Een vragensteller brengt naar voren dat de instanties die betrokken zijn bij de CE-markering te maken hebben met personeelstekorten en daarmee de vermarkting van innovaties vertragen. TNO antwoordt dat het zaak is dit signaal via de netwerken te blijven geven. ‘Het is duidelijk dat deze capaciteit moet worden verhoogd. Vroegtijdig aankloppen bij betrokken instanties helpt ook. Al in de fase van het onderzoeken welke bewijslast wettelijk wordt gevraagd. Dit kan wachttijd in het proces worden verlaagd.’ Van Meeteren zegt dat (internationaal) consensus moet ontstaan op regelgeving. En dat deze toekomstbestendig moet zijn, dat het dus mogelijk is om de regelgeving aan te passen als de omstandigheden daar om vragen. ‘De basis is dat we vertrouwen in elkaar hebben.’ Hij ziet dat er veel op de mkb afkomt en roemt dan ook het initiatief van TNO. ‘Beschouw het als een leergemeenschap.’
Levensecht
Wie iets nieuws maakt, wil dat kunnen testen in een zo levensecht mogelijke omgeving. TNO geeft aan dat een bedrijfje dan een samenwerking moet aangaan met een universitair medisch centrum. ‘We kunnen helpen met ons netwerk’, aldus TNO. ‘Mogelijk gaan de data-oplossingen van Health-RI en Cumuluz ook faciliteren om makkelijker toegang te krijgen tot testdata. Wij zijn overigens bezig een ai-lab op te richten met Isala en Mprove-ziekenhuizen die hierbij als testomgeving kunnen dienen.’

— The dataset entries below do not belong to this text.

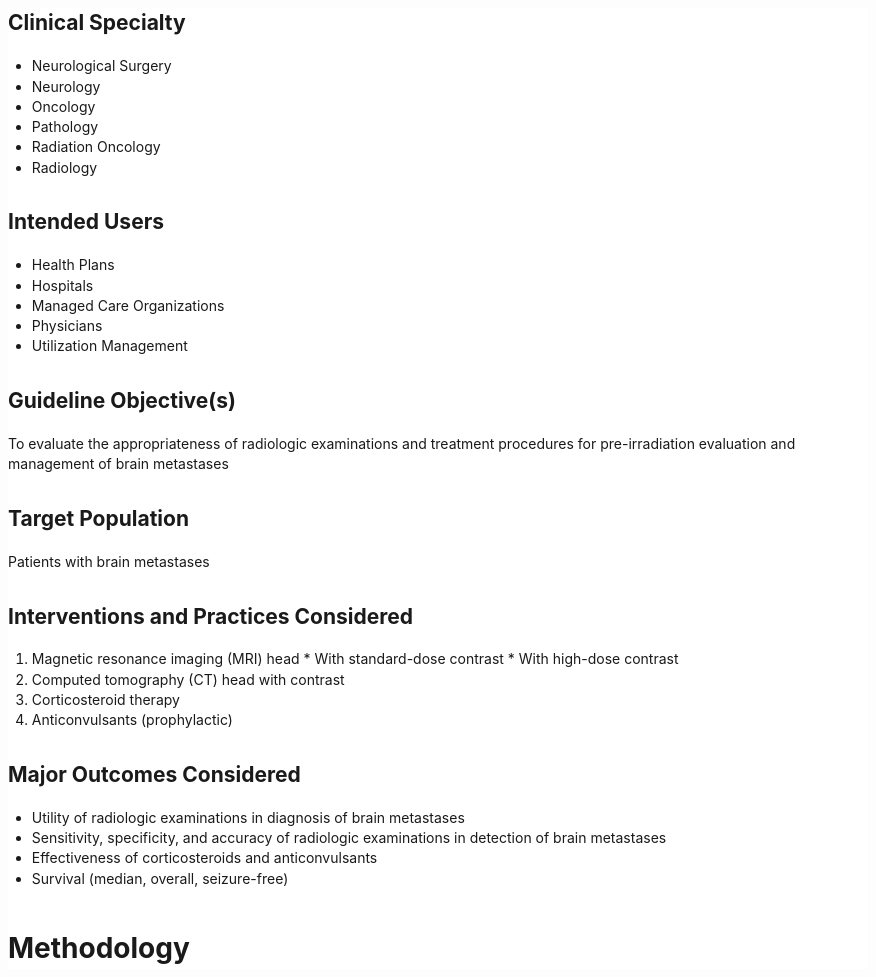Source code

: ## Clinical Specialty

- Neurological Surgery
- Neurology
- Oncology
- Pathology
- Radiation Oncology
- Radiology

## Intended Users

- Health Plans
- Hospitals
- Managed Care Organizations
- Physicians
- Utilization Management

## Guideline Objective(s)



To evaluate the appropriateness of radiologic examinations and treatment procedures for pre-irradiation evaluation and management of brain metastases

## Target Population



Patients with brain metastases

## Interventions and Practices Considered



  1. Magnetic resonance imaging (MRI) head 
    * With standard-dose contrast 
    * With high-dose contrast 
  2. Computed tomography (CT) head with contrast 
  3. Corticosteroid therapy 
  4. Anticonvulsants (prophylactic) 



## Major Outcomes Considered


  * Utility of radiologic examinations in diagnosis of brain metastases
  * Sensitivity, specificity, and accuracy of radiologic examinations in detection of brain metastases 
  * Effectiveness of corticosteroids and anticonvulsants 
  * Survival (median, overall, seizure-free) 



# Methodology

Health-RI is een Nederlands initiatief in de gezondheidszorg om een geïntegreerde infrastructuur voor gezondheidsgegevens te bouwen voor onderzoek en innovatie. Het doel van Health-RI is om de gezondheid van burgers en patiënten te verbeteren door gezondheidsgegevens te hergebruiken voor onderzoek, beleid en innovatie. CumuluZ is een publieke data-infrastructuur die gezondheidsdata systeemonafhankelijk beschikbaar maakt voor zorgverleners, patiënten en onderzoek.
Voorbeelden
Hoewel veel innovaties een schone dood sterven, zijn er ook voorbeelden van vernieuwingen die het wel halen. Zo komt TNO met The Box van het LUMC, een pakket met apparaten voor het uitvoeren van thuismetingen. Met The Box kunnen patiënten thuis hun bloeddruk opmeten, een hartfilmpje maken en met hun behandelend arts of verpleegkundig specialist spreken via een digitaal spreekuur. Een ander voorbeeld is het gen-ai-project van UMCG en ETZ, samen met Epic, waarbij gpt 3.5 wordt gebruikt om patiëntvragen te beantwoorden en epd’s samen te vatten. Een laatste voorbeeld is Momo Medical, een Nederlands bedrijf gespecialiseerd in gezondheidstechnologie. Het richt zich op patiëntenmonitoring en data-analyse binnen de gezondheidssector. Zijn BedSense-app biedt zorgverleners in verpleeghuizen inzicht en overzicht van alle bewoners.